# Task statement
Reproduce verbatim the text lines of every row below, leaving out the pictures.

# Page images and their extracted text
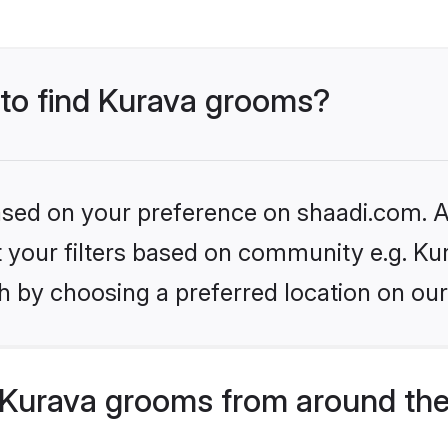
 to find Kurava grooms?
based on your preference on shaadi.com. Al
et your filters based on community e.g. Ku
h by choosing a preferred location on our
Kurava grooms from around the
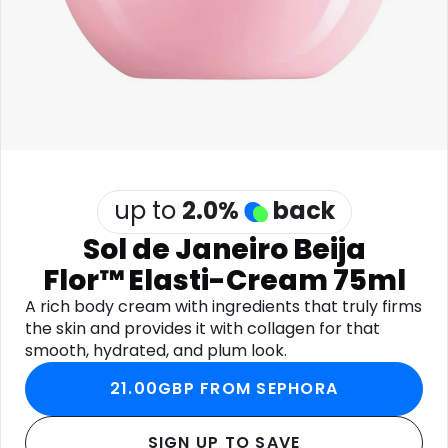
Software
Health
See all shops
Travel
up to
2.0
%
back
Sol de Janeiro Beija
Flor™ Elasti-Cream 75ml
A rich body cream with ingredients that truly firms
the skin and provides it with collagen for that
smooth, hydrated, and plum look.
21.00GBP FROM SEPHORA
SIGN UP TO SAVE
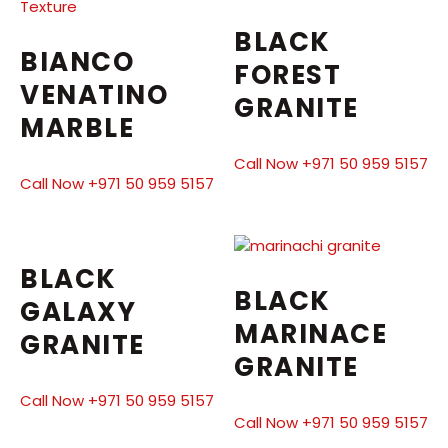
BLACK
BIANCO
FOREST
VENATINO
GRANITE
MARBLE
Call Now +971 50 959 5157
Call Now +971 50 959 5157
BLACK
BLACK
GALAXY
MARINACE
GRANITE
GRANITE
Call Now +971 50 959 5157
Call Now +971 50 959 5157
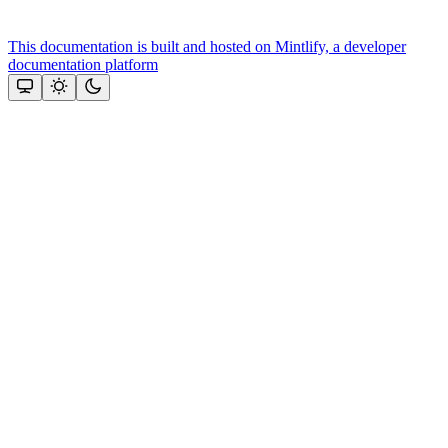
This documentation is built and hosted on Mintlify, a developer
documentation platform
Assistant
Responses
are
generated
using
AI
and
may
contain
mistakes.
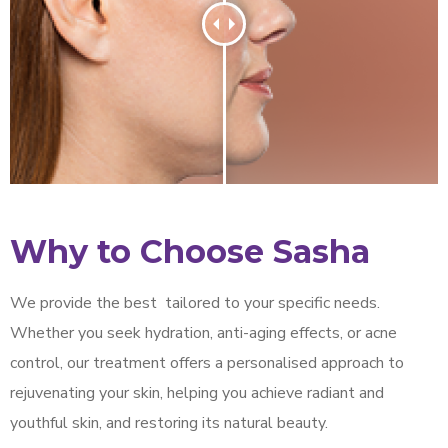
Why to Choose Sasha
We provide the best
tailored to your specific needs.
Whether you seek hydration, anti-aging effects, or acne
control, our treatment offers a personalised approach to
rejuvenating your skin, helping you achieve radiant and
youthful skin, and restoring its natural beauty.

# Result
 to find Kurava grooms?
based on your preference on shaadi.com. Al
et your filters based on community e.g. Ku
h by choosing a preferred location on our
Kurava grooms from around the
Software
Health
See all shops
Travel
up to
2.0
%
back
Sol de Janeiro Beija
Flor™ Elasti-Cream 75ml
A rich body cream with ingredients that truly firms
the skin and provides it with collagen for that
smooth, hydrated, and plum look.
21.00GBP FROM SEPHORA
SIGN UP TO SAVE
BLACK
BIANCO
FOREST
VENATINO
GRANITE
MARBLE
Call Now +971 50 959 5157
Call Now +971 50 959 5157
BLACK
BLACK
GALAXY
MARINACE
GRANITE
GRANITE
Call Now +971 50 959 5157
Call Now +971 50 959 5157
This documentation is built and hosted on Mintlify, a developer
documentation platform
Assistant
Responses
are
generated
using
AI
and
may
contain
mistakes.
Why to Choose Sasha
We provide the best
tailored to your specific needs.
Whether you seek hydration, anti-aging effects, or acne
control, our treatment offers a personalised approach to
rejuvenating your skin, helping you achieve radiant and
youthful skin, and restoring its natural beauty.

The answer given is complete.